## About this exercise
The records below are to be transcribed exactly, with the pictures removed.
########################################
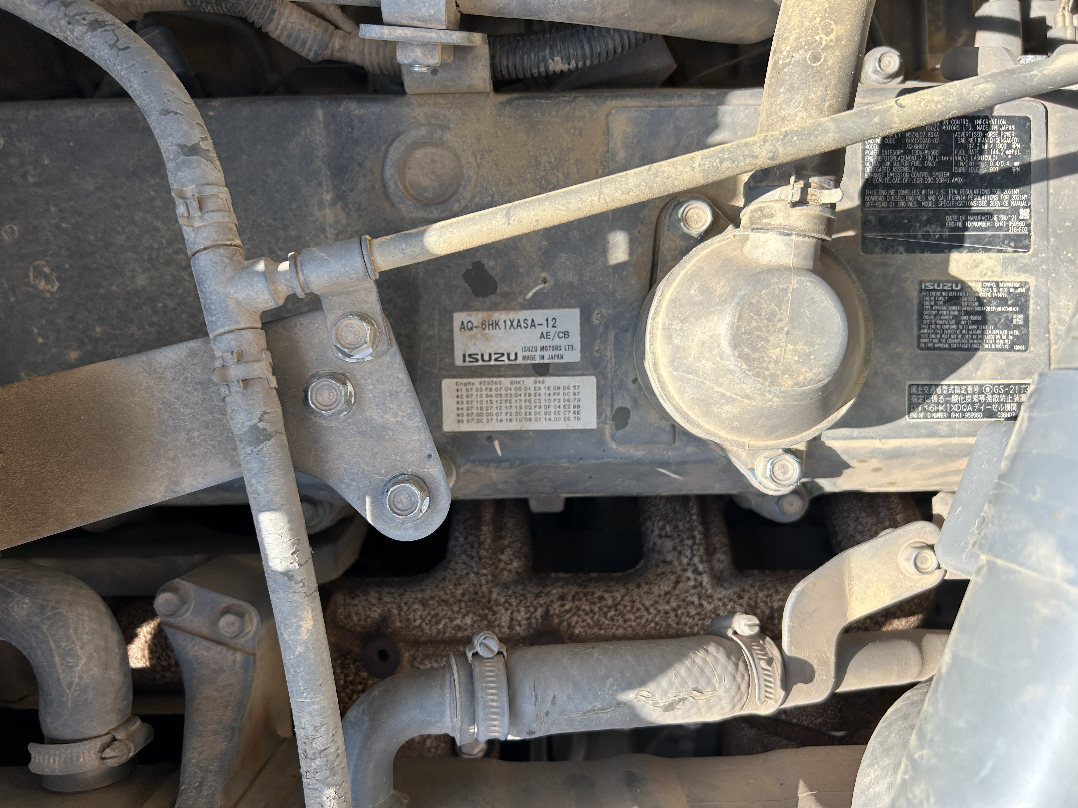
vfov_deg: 53.1
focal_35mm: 26
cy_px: 404
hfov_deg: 67.3
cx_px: 539
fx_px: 810
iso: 50
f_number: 1.5
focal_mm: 5.7
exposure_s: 1/1171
########################################
## The completed task
vfov_deg: 53.1
focal_35mm: 26
cy_px: 404
hfov_deg: 67.3
cx_px: 539
fx_px: 810
iso: 50
f_number: 1.5
focal_mm: 5.7
exposure_s: 1/1171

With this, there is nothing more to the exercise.